Passage to read =
Having grown up with two sisters, it was always my dream to have at least two children so they always had each other (God willing). The twins and I may fight like cat and dog, but we are tighter than ever – you mess with one of us, you’ve messed with all three (sorry for sounding like a 12 year old but it’s true!). I’m so grateful for being blessed with not one, but two of them. We share everything (most things anyway!) – our happiness and our sorrows and they really are like Arjun’s second mummies. As we grow older, the value I place on our sistership increases.

 

Our pregnancy was planned and mentally I’d only geared myself up for all the positive feelings I thought I’d endure when we finally saw a big fat smiley on our pregnancy test! What I didn’t realize was, how consumed with guilt I would eventually be.  

 

Arjun is at the most beautiful and captivating age. His innocence is still present, but his curiosity means he’s become a proper little person. A person that can voice his likes and dislikes, a person that can tell you how he’s feeling most of the time, a person that has oozes love and affection but also has the ability to turn in to a little gizmo in a split second. This phase is undoubtedly my favourite. I have cried on so many occasions at the thought of it disappearing as quick as the last 27 months have. Is it bad that a part of me wishes I could save my whole self to just observe and enjoy him growing up? I spend each and every day with him, but I still find everything he does so fascinating. I never ever get bored.

Source data =

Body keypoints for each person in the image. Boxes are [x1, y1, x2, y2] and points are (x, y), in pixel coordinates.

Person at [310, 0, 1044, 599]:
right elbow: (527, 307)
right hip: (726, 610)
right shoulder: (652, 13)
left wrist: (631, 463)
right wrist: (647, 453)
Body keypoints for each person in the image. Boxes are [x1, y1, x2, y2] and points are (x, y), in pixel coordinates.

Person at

--

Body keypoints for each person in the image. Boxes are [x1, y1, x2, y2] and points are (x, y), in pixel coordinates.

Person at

Brief 1 = From the motherhood passage, extract the text that begins at the words "Arjun is at" and stops after "ever get bored.".
Brief 2 = According to the motherhood passage, how many sisters did the writer grow up with?
The material is separate from the motherhood passage and plays no part in what follows.

Final answer 1 =
Arjun is at the most beautiful and captivating age. His innocence is still present, but his curiosity means he’s become a proper little person. A person that can voice his likes and dislikes, a person that can tell you how he’s feeling most of the time, a person that has oozes love and affection but also has the ability to turn in to a little gizmo in a split second. This phase is undoubtedly my favourite. I have cried on so many occasions at the thought of it disappearing as quick as the last 27 months have. Is it bad that a part of me wishes I could save my whole self to just observe and enjoy him growing up? I spend each and every day with him, but I still find everything he does so fascinating. I never ever get bored.

Final answer 2 = Two.